[Saved entries]
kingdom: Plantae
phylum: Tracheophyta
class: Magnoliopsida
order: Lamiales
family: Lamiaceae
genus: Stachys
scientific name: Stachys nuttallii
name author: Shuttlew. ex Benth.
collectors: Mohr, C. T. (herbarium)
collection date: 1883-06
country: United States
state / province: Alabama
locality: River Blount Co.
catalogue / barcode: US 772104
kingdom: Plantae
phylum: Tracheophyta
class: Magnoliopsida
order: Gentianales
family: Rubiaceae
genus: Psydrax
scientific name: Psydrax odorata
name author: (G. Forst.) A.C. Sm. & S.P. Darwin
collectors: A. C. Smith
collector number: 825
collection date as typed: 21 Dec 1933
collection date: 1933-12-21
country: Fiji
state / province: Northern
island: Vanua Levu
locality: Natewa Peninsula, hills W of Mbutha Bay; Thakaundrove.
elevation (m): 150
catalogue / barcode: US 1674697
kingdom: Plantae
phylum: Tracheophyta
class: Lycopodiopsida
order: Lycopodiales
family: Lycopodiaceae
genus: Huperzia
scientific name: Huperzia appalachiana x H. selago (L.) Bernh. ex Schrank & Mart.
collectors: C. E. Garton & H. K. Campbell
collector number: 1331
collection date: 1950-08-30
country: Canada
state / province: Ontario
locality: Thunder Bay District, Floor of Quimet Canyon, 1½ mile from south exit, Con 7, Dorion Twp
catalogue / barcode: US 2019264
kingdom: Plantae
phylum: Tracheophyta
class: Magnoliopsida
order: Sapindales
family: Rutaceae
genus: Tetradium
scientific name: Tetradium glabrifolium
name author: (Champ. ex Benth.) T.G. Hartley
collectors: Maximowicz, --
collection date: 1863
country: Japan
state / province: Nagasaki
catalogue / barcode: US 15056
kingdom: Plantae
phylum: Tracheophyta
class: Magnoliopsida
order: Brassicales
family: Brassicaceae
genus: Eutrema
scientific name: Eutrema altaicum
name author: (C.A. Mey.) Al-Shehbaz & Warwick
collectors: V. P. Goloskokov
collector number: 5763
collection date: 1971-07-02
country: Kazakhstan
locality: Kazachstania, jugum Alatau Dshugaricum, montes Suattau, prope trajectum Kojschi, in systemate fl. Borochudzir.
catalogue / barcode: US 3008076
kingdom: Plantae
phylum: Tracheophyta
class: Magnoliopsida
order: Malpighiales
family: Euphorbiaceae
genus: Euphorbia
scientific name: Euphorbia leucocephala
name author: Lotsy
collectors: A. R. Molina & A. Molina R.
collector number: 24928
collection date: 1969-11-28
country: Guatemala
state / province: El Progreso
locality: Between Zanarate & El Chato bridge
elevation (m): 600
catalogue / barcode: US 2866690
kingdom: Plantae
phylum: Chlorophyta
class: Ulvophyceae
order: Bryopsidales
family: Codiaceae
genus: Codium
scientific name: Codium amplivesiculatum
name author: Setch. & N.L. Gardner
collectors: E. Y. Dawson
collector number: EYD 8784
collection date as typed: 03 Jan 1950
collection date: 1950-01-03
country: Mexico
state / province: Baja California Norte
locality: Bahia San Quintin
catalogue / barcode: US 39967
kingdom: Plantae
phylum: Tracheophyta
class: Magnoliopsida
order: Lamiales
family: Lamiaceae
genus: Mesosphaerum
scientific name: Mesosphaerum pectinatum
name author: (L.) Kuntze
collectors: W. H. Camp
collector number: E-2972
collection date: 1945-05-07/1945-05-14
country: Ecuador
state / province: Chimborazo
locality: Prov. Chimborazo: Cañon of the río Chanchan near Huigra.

**Short task**
Write out the material above line for line, with every character unchanged.

**Correct output**
kingdom: Plantae
phylum: Tracheophyta
class: Magnoliopsida
order: Lamiales
family: Lamiaceae
genus: Stachys
scientific name: Stachys nuttallii
name author: Shuttlew. ex Benth.
collectors: Mohr, C. T. (herbarium)
collection date: 1883-06
country: United States
state / province: Alabama
locality: River Blount Co.
catalogue / barcode: US 772104
kingdom: Plantae
phylum: Tracheophyta
class: Magnoliopsida
order: Gentianales
family: Rubiaceae
genus: Psydrax
scientific name: Psydrax odorata
name author: (G. Forst.) A.C. Sm. & S.P. Darwin
collectors: A. C. Smith
collector number: 825
collection date as typed: 21 Dec 1933
collection date: 1933-12-21
country: Fiji
state / province: Northern
island: Vanua Levu
locality: Natewa Peninsula, hills W of Mbutha Bay; Thakaundrove.
elevation (m): 150
catalogue / barcode: US 1674697
kingdom: Plantae
phylum: Tracheophyta
class: Lycopodiopsida
order: Lycopodiales
family: Lycopodiaceae
genus: Huperzia
scientific name: Huperzia appalachiana x H. selago (L.) Bernh. ex Schrank & Mart.
collectors: C. E. Garton & H. K. Campbell
collector number: 1331
collection date: 1950-08-30
country: Canada
state / province: Ontario
locality: Thunder Bay District, Floor of Quimet Canyon, 1½ mile from south exit, Con 7, Dorion Twp
catalogue / barcode: US 2019264
kingdom: Plantae
phylum: Tracheophyta
class: Magnoliopsida
order: Sapindales
family: Rutaceae
genus: Tetradium
scientific name: Tetradium glabrifolium
name author: (Champ. ex Benth.) T.G. Hartley
collectors: Maximowicz, --
collection date: 1863
country: Japan
state / province: Nagasaki
catalogue / barcode: US 15056
kingdom: Plantae
phylum: Tracheophyta
class: Magnoliopsida
order: Brassicales
family: Brassicaceae
genus: Eutrema
scientific name: Eutrema altaicum
name author: (C.A. Mey.) Al-Shehbaz & Warwick
collectors: V. P. Goloskokov
collector number: 5763
collection date: 1971-07-02
country: Kazakhstan
locality: Kazachstania, jugum Alatau Dshugaricum, montes Suattau, prope trajectum Kojschi, in systemate fl. Borochudzir.
catalogue / barcode: US 3008076
kingdom: Plantae
phylum: Tracheophyta
class: Magnoliopsida
order: Malpighiales
family: Euphorbiaceae
genus: Euphorbia
scientific name: Euphorbia leucocephala
name author: Lotsy
collectors: A. R. Molina & A. Molina R.
collector number: 24928
collection date: 1969-11-28
country: Guatemala
state / province: El Progreso
locality: Between Zanarate & El Chato bridge
elevation (m): 600
catalogue / barcode: US 2866690
kingdom: Plantae
phylum: Chlorophyta
class: Ulvophyceae
order: Bryopsidales
family: Codiaceae
genus: Codium
scientific name: Codium amplivesiculatum
name author: Setch. & N.L. Gardner
collectors: E. Y. Dawson
collector number: EYD 8784
collection date as typed: 03 Jan 1950
collection date: 1950-01-03
country: Mexico
state / province: Baja California Norte
locality: Bahia San Quintin
catalogue / barcode: US 39967
kingdom: Plantae
phylum: Tracheophyta
class: Magnoliopsida
order: Lamiales
family: Lamiaceae
genus: Mesosphaerum
scientific name: Mesosphaerum pectinatum
name author: (L.) Kuntze
collectors: W. H. Camp
collector number: E-2972
collection date: 1945-05-07/1945-05-14
country: Ecuador
state / province: Chimborazo
locality: Prov. Chimborazo: Cañon of the río Chanchan near Huigra.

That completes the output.